Exercise details —
For each line in the data below that has the word "zijn", copy that line.

Stored data entries —
====================
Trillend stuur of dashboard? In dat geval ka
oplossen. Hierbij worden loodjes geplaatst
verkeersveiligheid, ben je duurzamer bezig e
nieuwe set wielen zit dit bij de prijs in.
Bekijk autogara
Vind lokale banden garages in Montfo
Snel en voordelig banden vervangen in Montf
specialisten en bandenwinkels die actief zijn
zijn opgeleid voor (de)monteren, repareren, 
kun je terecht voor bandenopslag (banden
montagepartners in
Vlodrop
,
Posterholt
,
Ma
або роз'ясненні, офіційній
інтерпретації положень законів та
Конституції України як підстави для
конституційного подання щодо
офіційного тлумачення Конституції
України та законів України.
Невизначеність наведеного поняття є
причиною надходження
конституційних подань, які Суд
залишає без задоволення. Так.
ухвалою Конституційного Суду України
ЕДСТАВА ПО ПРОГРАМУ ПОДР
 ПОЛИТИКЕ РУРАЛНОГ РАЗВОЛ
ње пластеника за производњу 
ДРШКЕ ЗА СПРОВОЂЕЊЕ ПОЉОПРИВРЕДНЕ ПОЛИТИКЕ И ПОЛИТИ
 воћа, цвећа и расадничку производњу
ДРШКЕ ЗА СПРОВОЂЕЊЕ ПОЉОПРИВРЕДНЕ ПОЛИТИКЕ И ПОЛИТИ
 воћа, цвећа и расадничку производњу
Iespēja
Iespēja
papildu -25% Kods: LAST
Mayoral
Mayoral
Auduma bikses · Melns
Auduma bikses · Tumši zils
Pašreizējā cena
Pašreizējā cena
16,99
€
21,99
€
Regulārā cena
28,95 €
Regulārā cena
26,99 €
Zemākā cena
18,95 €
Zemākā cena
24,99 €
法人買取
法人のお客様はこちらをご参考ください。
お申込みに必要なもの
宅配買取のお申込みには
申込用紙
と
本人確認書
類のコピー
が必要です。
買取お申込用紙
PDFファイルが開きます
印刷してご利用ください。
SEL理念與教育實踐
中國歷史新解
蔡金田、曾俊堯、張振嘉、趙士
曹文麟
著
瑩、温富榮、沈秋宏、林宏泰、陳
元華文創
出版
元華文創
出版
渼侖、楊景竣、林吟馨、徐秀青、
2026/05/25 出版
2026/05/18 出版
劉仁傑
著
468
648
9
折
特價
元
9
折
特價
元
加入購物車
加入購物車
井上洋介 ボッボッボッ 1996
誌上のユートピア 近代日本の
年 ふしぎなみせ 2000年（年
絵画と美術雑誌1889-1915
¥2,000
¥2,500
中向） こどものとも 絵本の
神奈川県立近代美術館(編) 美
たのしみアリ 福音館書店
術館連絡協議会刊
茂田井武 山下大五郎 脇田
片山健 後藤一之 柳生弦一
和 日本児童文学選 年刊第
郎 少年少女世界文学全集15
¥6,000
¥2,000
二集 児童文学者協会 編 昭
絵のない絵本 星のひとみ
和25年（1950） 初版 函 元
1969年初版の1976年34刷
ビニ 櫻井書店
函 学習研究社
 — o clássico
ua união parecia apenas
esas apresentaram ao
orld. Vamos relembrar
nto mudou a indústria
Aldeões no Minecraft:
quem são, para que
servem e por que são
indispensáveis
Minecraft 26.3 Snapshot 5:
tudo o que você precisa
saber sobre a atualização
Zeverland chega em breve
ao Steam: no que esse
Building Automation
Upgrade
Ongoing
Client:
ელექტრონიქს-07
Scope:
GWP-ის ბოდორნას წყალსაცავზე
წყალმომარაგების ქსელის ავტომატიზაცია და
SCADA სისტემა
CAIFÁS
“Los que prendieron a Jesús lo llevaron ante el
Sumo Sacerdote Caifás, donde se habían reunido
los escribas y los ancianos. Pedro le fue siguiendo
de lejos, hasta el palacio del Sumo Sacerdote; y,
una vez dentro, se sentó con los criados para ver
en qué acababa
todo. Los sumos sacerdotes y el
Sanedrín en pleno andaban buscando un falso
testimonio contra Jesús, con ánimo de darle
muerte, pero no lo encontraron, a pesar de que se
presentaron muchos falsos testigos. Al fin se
====================
Solution to the problem —
specialisten en bandenwinkels die actief zijn
zijn opgeleid voor (de)monteren, repareren, 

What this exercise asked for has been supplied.